When Chapman was looking for a Director of Facilities Management, Turner got a cold call from a headhunter about the position. He decided to interview and was offered the job and accepted.
“It's been a fun ride at Chapman,” he says. “The move was a great fit for myself and my family.” Turner’s wife, Lori, is an elementary school teacher. Their two children had the opportunity to attend USC or Chapman, and they both chose to go to school here in Old Towne. “My daughter earned her undergraduate degree in psychology and got a master’s in education and is now a special ed teacher, and my son majored in psychology and is embarking on a career in law enforcement,” says Turner.
Steward of Chapman University Historic Buildings
In addition to maintaining facilities for students, faculty and staff, Turner conducts needs assessments for the school’s buildings, including analyzing how to expand the life expectancy of the various structures.
“Chapman is located in the middle of Old Towne Orange, an area that appears on the National Register of Historic Places,” says Turner. “As such, I consider my department as stewards of the many historically significant buildings at Chapman. We look for ways to expand the life expectancy of the university’s buildings to ensure they are here and operational for decades to come. Chapman is contributing to the history of the City of Orange, and that is a commitment I take seriously and am quite proud of.”
In addition to various historic buildings on campus, Chapman owns approximately 120 historic homes in the area, which the university has worked hard to restore and maintain. “The amount of energy and attention to detail that has gone into restoring the historic homes is incredible,” says Turner. “When you’ve been in the construction industry all your life like me, there is something extremely gratifying about being a part of bringing a home back from the brink of complete annihilation and restoring the structure to its former glory.”

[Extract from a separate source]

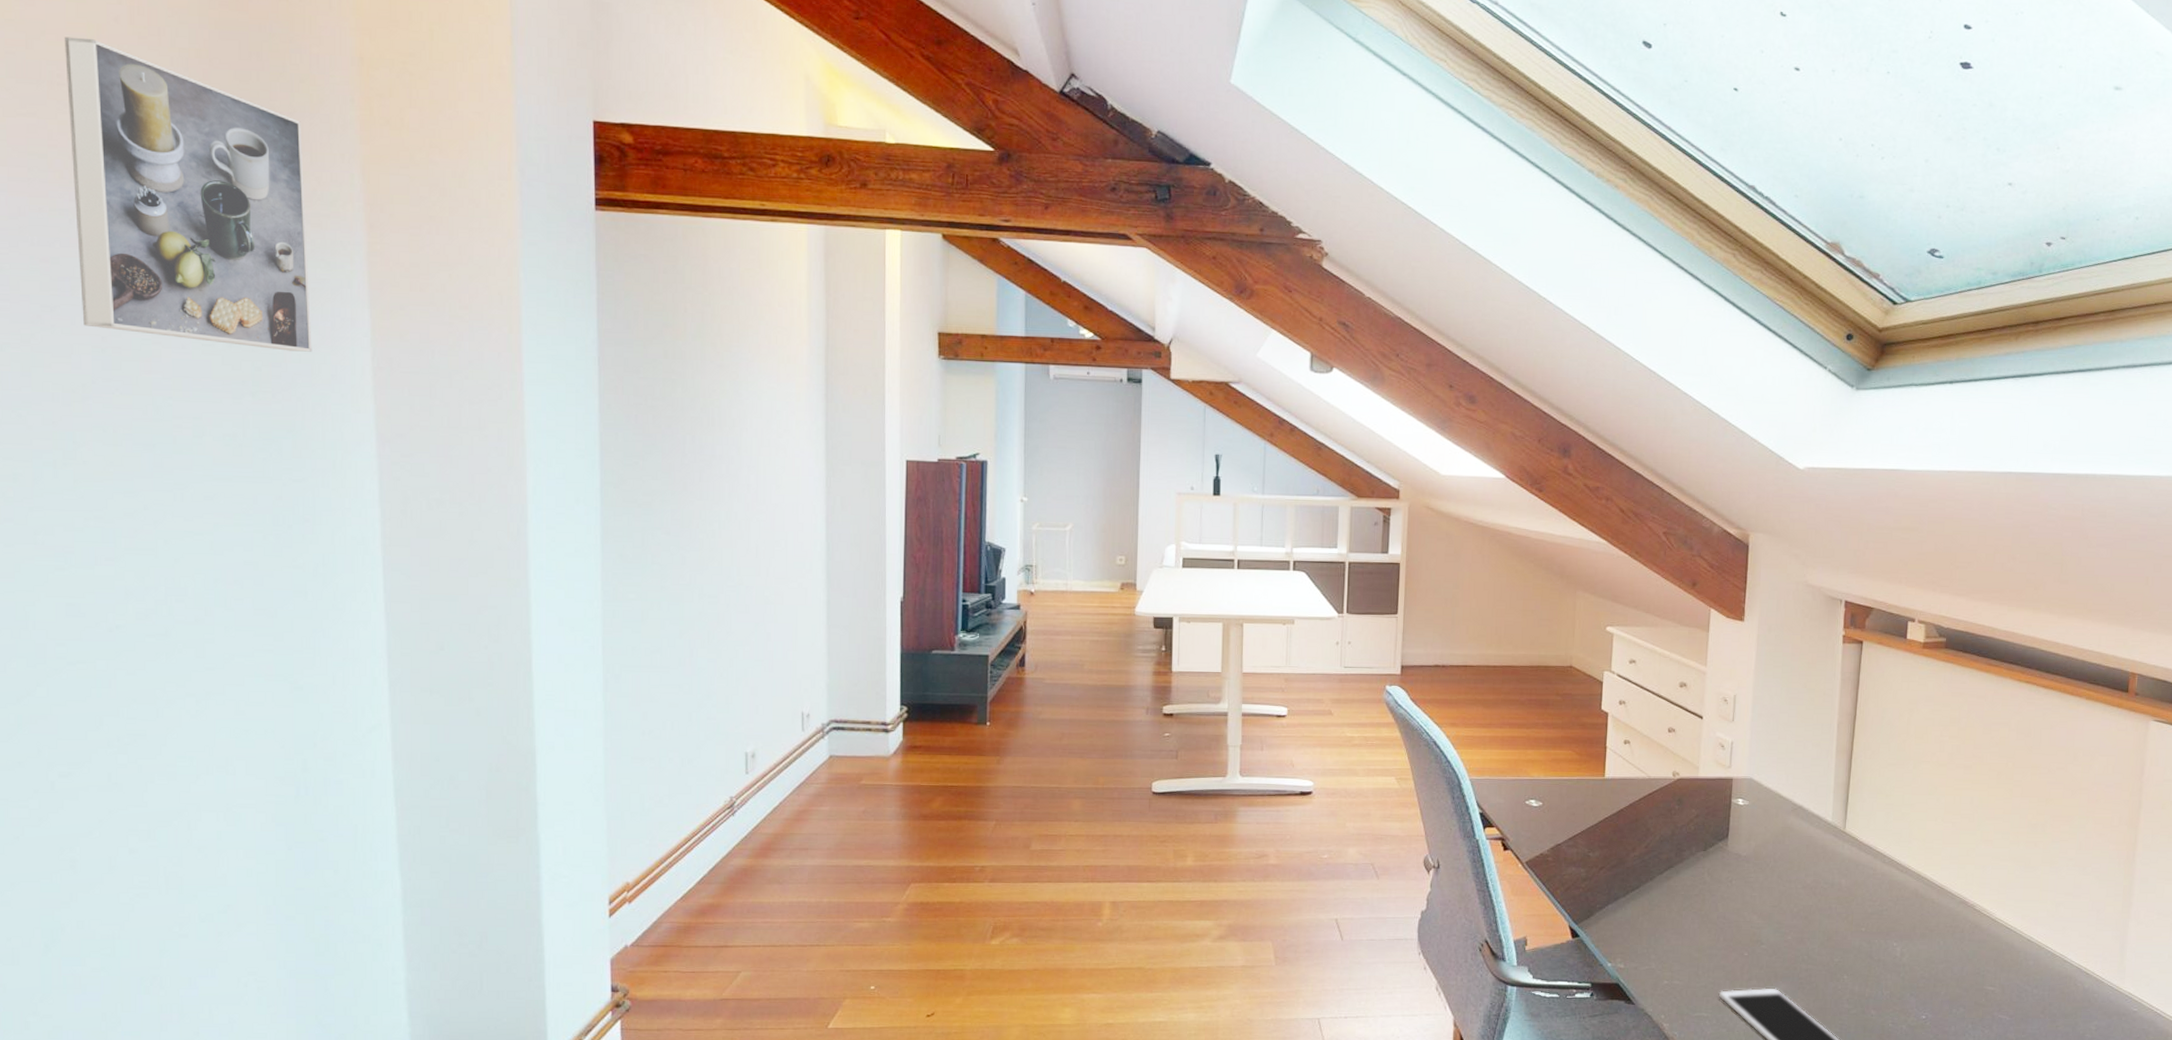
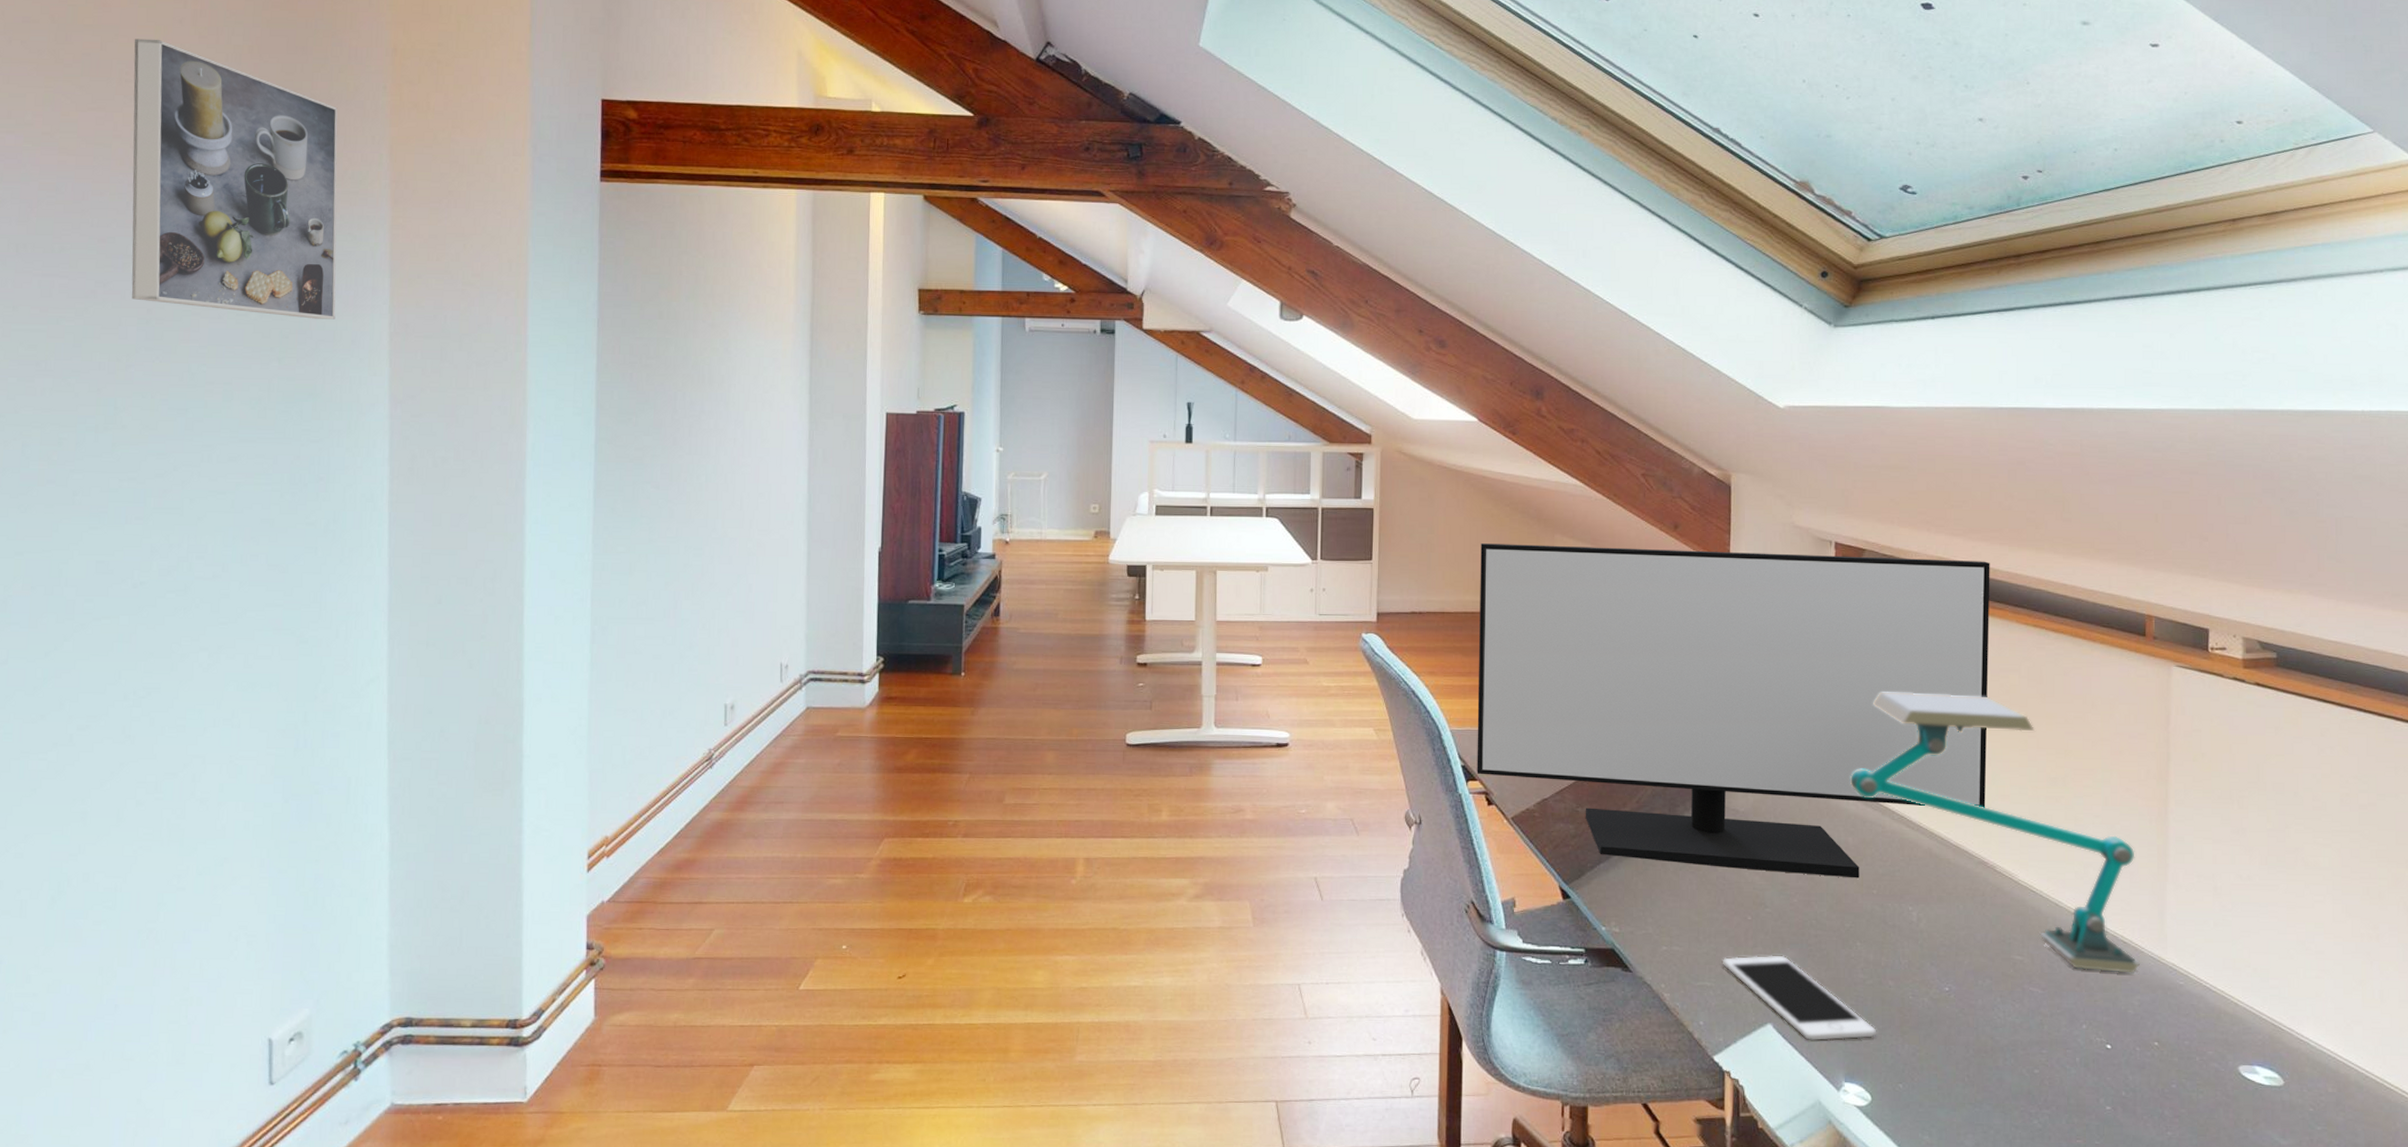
monitor: none [1494,599,1990,917] -> present [1477,543,1990,879]
desk lamp: none [1846,743,2103,1002] -> present [1849,692,2140,973]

Cindy Graves is Assistant Director, Department of Business, Facilities Management. She believes that Turner has elevated the role of facilities management at Chapman.
“Overall, I feel that Rick has given Facilities Management a higher place in the University by engaging in new building planning and renovations. (Which is a plus for maintenance because we have a say in building something that we will be tasked with maintaining). He has also brought a level of confidence with his knowledge and experience with higher education and facilities issues. Rick is a people person and has brought enthusiasm to the department, built relationships within the Chapman Community outside of Facilities Management and embraced partnerships within our group. I feel particularly blessed to have him as our team leader.”